++++ KUTIPAN BACAAN ++++
Untuk mencapainya mensyaratkan
pelatihan.
Biasanya
pelatihan diikuti oleh orang yang sudah memiliki gelar sarjana, seperti untuk
menjadi seorang pengacara, maka seorang sarjana hukum harus mengikuti pelatihan
tertentu sehingga memiliki sertifikat atau menjadi seorang apoteker dan profesi
lainnya. Walaupun begitu ada juga beberapa profesi yang langsung melekat sesuai
gelar kesarjanaannya karena dalam kurikulum pendidikan tingginya diberikan juga
materi teknis sebagaimana pelatihan.
2.
Pelatihan tersebut meliputi komponen
intelektual yang signifikan dengan latar belakang pendidikannya.
3.
Setiap orang yang sudah mengikuti
pelatihan mampu memberikan jasa yang bermanfaat bagi kehidupan masyarakat.
Profesi berorientasi memberikan jasa untuk kepentingan umum daripada
kepentingan sendiri.
4.
Untuk profesi tertentu diperlukan proses
lisensi atau sertifikasi sehingga setiap orang yang mengaku berprofesi tertentu
akan memiliki sertifikat.
++++
PETUNJUK
Lanjutkan kutipan tentang ciri-ciri profesi, dimulai setelah kalimat terakhir yang tertera. Materi sesudah kutipan ini tidak berperan dalam pengerjaan tugas.
++++ DATA HASIL EKSTRAKSI ++++
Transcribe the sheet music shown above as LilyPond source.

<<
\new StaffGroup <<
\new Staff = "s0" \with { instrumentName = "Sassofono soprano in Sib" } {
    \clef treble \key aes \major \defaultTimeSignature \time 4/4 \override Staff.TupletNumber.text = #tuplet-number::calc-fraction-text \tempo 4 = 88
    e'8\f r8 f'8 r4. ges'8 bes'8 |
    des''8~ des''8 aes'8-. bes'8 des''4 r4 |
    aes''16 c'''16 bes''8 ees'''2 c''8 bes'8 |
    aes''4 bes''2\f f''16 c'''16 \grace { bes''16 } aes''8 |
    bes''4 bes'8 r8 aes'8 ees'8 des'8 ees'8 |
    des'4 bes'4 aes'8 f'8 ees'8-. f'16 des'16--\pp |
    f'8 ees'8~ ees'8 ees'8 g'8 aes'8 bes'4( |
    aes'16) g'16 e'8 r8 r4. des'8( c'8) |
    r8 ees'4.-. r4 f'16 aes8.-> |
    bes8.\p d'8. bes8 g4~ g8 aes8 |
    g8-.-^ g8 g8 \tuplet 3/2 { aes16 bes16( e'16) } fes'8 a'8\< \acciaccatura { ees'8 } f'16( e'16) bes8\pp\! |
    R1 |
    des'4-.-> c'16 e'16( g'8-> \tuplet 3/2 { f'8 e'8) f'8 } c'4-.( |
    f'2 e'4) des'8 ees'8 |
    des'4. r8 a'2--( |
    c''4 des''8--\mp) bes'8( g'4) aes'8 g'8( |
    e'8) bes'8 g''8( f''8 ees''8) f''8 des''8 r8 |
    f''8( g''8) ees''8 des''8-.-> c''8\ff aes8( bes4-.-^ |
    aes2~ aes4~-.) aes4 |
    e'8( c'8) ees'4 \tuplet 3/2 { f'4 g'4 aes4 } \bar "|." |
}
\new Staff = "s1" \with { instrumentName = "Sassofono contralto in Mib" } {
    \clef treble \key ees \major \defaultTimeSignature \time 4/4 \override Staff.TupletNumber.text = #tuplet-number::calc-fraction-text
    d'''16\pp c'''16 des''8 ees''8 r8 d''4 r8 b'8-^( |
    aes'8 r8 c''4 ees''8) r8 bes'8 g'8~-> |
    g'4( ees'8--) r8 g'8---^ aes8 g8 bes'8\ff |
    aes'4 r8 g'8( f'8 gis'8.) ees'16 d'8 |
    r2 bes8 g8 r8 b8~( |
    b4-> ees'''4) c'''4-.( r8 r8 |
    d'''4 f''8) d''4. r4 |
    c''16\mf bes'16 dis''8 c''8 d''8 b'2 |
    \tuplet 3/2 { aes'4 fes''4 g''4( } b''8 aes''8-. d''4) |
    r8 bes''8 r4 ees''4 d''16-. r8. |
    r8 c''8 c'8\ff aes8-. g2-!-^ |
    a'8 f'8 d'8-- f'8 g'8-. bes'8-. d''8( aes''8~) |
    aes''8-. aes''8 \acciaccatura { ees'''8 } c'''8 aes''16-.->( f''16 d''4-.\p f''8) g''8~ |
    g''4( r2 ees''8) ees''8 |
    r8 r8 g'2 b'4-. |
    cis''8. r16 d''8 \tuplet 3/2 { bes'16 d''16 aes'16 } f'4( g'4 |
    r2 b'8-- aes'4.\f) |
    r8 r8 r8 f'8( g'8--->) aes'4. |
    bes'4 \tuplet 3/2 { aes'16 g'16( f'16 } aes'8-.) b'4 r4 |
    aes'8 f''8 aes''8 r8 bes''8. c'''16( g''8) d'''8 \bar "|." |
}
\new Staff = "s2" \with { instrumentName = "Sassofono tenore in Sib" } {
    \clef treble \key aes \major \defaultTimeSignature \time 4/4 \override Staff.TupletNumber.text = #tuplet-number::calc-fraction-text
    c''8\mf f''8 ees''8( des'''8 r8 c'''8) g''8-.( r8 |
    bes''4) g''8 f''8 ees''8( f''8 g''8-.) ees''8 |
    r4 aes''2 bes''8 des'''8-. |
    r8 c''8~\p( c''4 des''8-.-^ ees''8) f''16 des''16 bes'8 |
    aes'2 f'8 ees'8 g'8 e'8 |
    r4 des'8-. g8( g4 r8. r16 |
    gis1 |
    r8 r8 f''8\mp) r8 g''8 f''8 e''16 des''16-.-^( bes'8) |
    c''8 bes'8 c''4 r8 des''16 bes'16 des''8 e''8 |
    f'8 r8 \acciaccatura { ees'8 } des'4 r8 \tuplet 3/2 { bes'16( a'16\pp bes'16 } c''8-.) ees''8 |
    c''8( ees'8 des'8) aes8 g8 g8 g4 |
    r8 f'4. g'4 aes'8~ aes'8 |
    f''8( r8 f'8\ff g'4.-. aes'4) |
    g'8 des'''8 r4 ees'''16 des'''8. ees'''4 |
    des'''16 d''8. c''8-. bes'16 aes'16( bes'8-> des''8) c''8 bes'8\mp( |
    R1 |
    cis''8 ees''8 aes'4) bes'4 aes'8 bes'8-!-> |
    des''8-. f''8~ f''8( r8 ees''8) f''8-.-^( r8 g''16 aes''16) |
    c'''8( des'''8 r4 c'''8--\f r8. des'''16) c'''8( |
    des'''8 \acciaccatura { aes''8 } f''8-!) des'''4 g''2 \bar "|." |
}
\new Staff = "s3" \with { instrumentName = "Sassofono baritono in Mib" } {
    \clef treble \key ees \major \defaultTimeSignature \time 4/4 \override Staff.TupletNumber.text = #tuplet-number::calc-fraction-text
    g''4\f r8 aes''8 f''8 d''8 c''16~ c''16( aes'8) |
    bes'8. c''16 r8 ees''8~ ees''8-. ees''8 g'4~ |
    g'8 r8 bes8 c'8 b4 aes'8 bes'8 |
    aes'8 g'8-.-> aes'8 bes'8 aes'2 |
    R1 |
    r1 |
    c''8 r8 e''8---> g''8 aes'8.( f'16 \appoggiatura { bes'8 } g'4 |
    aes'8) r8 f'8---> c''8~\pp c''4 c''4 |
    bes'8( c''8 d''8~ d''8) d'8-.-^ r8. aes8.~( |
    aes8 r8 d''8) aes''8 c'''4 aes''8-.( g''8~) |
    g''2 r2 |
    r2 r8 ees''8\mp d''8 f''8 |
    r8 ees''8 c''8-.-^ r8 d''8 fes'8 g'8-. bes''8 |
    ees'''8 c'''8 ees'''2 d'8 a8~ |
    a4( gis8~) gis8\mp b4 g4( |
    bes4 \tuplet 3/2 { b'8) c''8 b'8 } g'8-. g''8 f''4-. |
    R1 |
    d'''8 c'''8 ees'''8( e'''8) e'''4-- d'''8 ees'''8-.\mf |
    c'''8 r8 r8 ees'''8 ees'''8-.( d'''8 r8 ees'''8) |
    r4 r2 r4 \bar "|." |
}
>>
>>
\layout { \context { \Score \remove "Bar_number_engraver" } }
++++
JAWABAN TERTULIS
5.
Suatu profesi biasanya membentuk ikatan
organisasi tempat bernaungnya orang-orang yang seprofesi.
Jonhson (1991) dalam
Hikmat (2011: 19) mengemukakan enam kriteria untuk bidang pekerjaan yang
disebut sebagai profesional : Keterampilan yang didasarkan pada pengetahuan
teoretis; penyediaan pelatihan dan pendidikan; pengujian kemampuan anggota;
adanya organisasi; kepatutan kepada suatu aturan main profesional; dan
jasa-jasa yang sifatnya altruistik. Elliott (1972) dalam Hikmat (2011: 19) menyodorkan
tujuh kriterian profesional : pengetahuan yang digunakan bersifat luas dan
teoretis; tugas yang dilakukan berada dalam situasi yang tidak rutin; keputusan
yang dibuat sifatnya tidak terprogram, sebaliknya didasarkan atas tujuan-tujuan
yang dibuat; identitasnya didukung oleh kelompok profesi; pekerjaan merupakan
basis untuk mencapai tujuan; pendidikan bersifat ekstensif; dan peran yang
dijalankan bersifat total.
Rismawati (2008) dalam
Hikmat (2011: 19) merinci ciri-ciri profesional sebagai berikut :
a.
Memiliki skill atau kemampuan, pengetahuan tinggi yang tidak dipunyai oleh
orang umum lainnya;
b.
Mempunyai kode etik yang merupakan
standar moral bagi setiap profesi yang dituangkan secara formal, tertulis dan
normatif dalam bentuk aturan main;
c.
Memiliki tanggung jawab profesi
(responsibility) dan intregitas pribadi (integrity) baik terhadap dirinya
maupun terhadap publik;
d.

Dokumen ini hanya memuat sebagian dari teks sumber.